● **YOUR TASKS**
#1 In the profile of Robert Mizzi, rewrite the paragraph beginning "He has worked in the United Kingdom" as a short bulleted list that keeps its main facts.
#2 Answer these questions from the profile of Robert Mizzi:
(a) In what year did Mizzi form Queer Peace International?
(b) From how many countries does the organization have members?
(c) Which languages does Mizzi speak fluently?
#3 Go on with the profile of Robert Mizzi and Queer Peace International, starting after its final sentence.

● **SELECTED TEXT**
§
Providing tools where they’re needed

Combining human rights and development


Robert Mizzi, 32, was working for the Japanese government in Japan 10 years ago when he noticed something very wrong.

“I saw that queer people really weren’t getting together, because to be different was considered taboo,” says Mizzi.

He stepped up and created a group for Japanese queers and their allies to get together and go on retreats to learn about each other and their common identity.

This launched him into a whole campaign of international research revolving around sexuality and gender issues, spanning the last decade. Talk about ambition.

He has worked in the United Kingdom, Kosovo, Jordan, Bosnia and Thailand, to name a few places, learning about how queers are getting together in the face of tremendous opposition. It became clear to Mizzi that sexual orientation had been left out completely in international development. He did his Masters on how queers are obtaining peace in their communities.

In 2004, he came back to a basement apartment in London, Ontario and it was then that he formed Queer Peace International (QPI).

The organization has come a long way since the basement. It is a global fellowship that seeks peace for queers in their international communities. It has memberships from 31 countries and is growing. And Mizzi is now dividing his time between Ottawa and Toronto.

“QPI came out of that research because I saw that there was a lack of sexual orientation discussed in international development,” says Mizzi. “While there was a good amount of rights-based work being done, there wasn’t that much on development and certainly nothing on peace education.”

So what do they do? Well, groups or individuals in other countries contact them and they send resources, such as books that some people don’t have access to, on sexual identity and politics. They teach ways to write letters and cast nets out to build queer communities across the globe.

QPI offers workshops on how to speak government language on queer issues issues, democratic leadership, team building and financial management.

Mizzi is fluent in Japanese, Albanian, French and English. “I have this problem where I love to talk to people and if they speak another language I have to learn it,” he laughs.

He comes across as both professional and warm. Most of all, he’s clearly dedicated to his calling. Issues like bullying and patient-doctor confidentiality are faced by gays, lesbians, bisexuals and trans around the world, he says. They can take many forms when there are no safe spaces.
§
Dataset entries

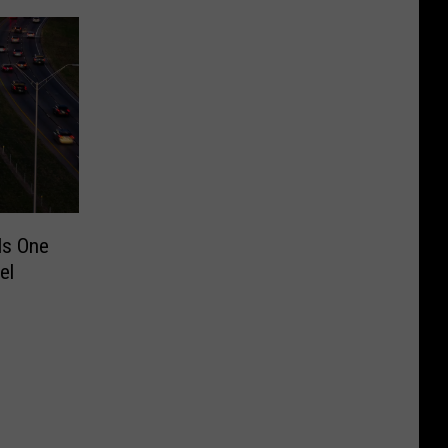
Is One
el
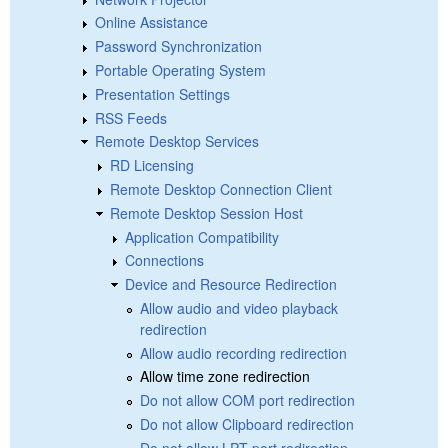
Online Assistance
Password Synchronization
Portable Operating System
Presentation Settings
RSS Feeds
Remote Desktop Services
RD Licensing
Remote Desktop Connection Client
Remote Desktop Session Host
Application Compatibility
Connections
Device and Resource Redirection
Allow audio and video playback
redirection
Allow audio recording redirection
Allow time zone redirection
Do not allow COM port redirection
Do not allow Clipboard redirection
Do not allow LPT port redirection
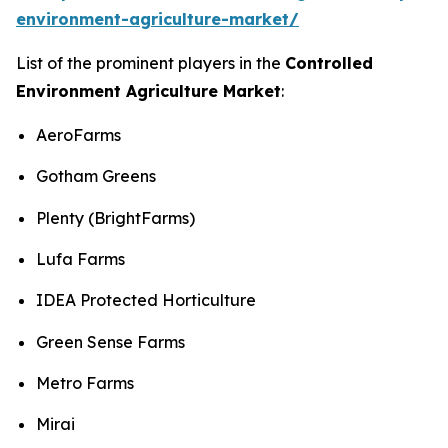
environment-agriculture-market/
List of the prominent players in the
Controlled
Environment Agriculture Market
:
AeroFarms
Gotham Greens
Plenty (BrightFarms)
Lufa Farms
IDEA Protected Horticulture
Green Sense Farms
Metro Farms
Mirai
§
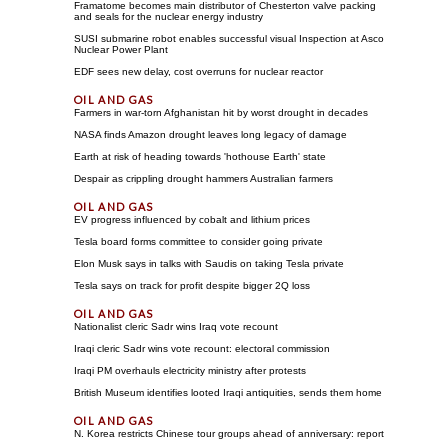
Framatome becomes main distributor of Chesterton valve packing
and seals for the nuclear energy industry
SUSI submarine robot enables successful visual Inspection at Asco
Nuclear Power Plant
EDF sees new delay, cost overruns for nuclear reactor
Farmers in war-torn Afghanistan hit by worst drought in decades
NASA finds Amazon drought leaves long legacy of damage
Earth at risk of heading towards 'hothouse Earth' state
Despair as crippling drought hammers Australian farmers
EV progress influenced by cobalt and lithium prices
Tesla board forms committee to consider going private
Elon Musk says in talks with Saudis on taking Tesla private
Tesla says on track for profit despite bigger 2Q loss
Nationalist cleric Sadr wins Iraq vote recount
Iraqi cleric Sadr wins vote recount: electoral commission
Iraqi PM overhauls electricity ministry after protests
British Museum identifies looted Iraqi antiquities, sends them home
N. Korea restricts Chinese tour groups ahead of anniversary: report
§
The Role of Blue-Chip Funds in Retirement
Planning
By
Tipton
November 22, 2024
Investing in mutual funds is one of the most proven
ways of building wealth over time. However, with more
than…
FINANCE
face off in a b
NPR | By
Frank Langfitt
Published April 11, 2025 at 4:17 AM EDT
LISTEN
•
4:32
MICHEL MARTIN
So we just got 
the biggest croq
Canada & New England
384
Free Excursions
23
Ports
§
● **PER-TASK ANSWERS**
#1
- Mizzi has worked in countries including the United Kingdom, Kosovo, Jordan, Bosnia and Thailand.
- He studied how queer people come together despite tremendous opposition.
- He realized that sexual orientation had been left out of international development entirely.
- His Masters examined how queer people are obtaining peace in their communities.

#2
(a) 2004
(b) 31
(c) Japanese, Albanian, French and English

#3
Mizzi feels like he won the lottery, having been born in Canada into a progressive family. One of five children, he came out at the young age of 21, mentored by an out lesbian friend whom he greatly admired. He wrote a letter to his parents telling them he was gay and that was that. He says his open family life has absolutely contributed to his work on the world stage. And he wants to help other queers obtain the peace he was given.

 

“I wouldn’t say we’re activist. We focus on the development of queer communities and queer people in developing countries. Activist means fighting for rights, and we empower the local people by giving them the tools to do the work. Queers can’t really obtain rights if they don’t know how to,” says Mizzi.

There are still nine countries in the world where homosexuality warrants death and others where gay people are imprisoned, he notes.

Mizzi knows what he’s up against in pursuit of peace for queers, and it’s his optimism that keeps him going.

“I have people writing me from all over the world. They get my name from somewhere and it’s great that they can reach out to this queer organization,” says Mizzi. “I’m all over the world in my mind.”

Clearly, the need for QPI is acknowledged every time another individual or group in search of support information contacts Mizzi. Now the challenge for Mizzi and his volunteers is to help queer people in developing countries find ways of getting sexual orientation out of the closet and into the dialogue.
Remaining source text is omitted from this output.